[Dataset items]
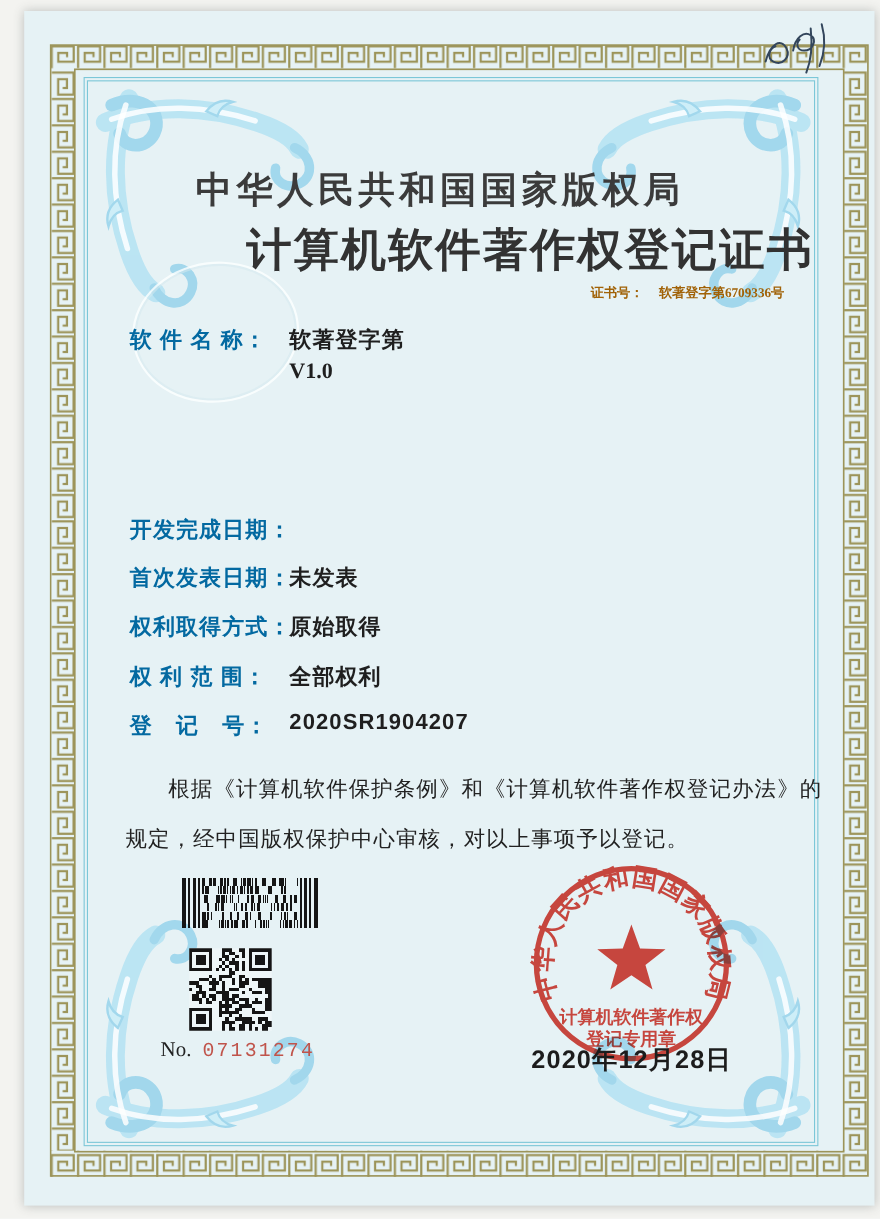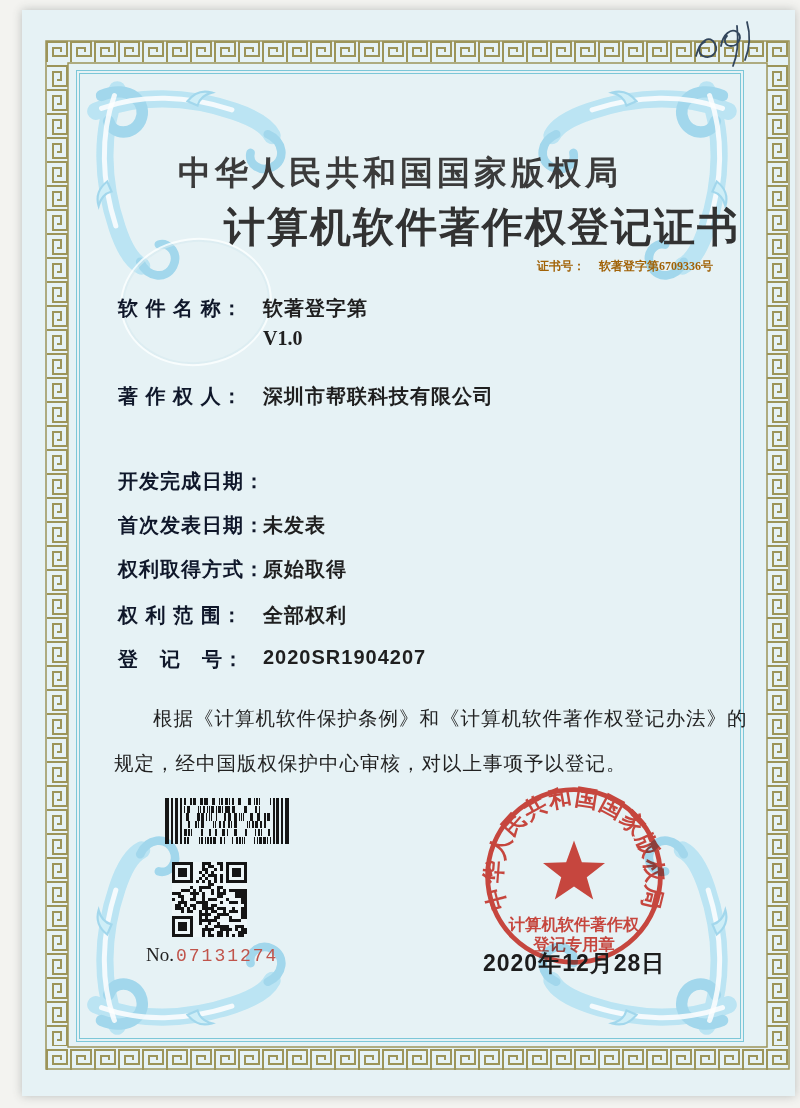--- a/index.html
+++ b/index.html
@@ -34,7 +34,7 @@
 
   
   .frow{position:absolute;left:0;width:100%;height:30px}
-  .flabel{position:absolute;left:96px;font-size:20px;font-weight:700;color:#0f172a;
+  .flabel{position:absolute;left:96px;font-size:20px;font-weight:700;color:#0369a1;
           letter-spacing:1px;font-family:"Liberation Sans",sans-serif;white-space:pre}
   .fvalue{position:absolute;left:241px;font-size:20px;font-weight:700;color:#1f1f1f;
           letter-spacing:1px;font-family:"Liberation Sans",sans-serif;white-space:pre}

=== Instruction ===
Only the lines that contain the string "flabel" are to be copied from the records.

=== Result of the task ===
-  .flabel{position:absolute;left:96px;font-size:20px;font-weight:700;color:#0f172a;
+  .flabel{position:absolute;left:96px;font-size:20px;font-weight:700;color:#0369a1;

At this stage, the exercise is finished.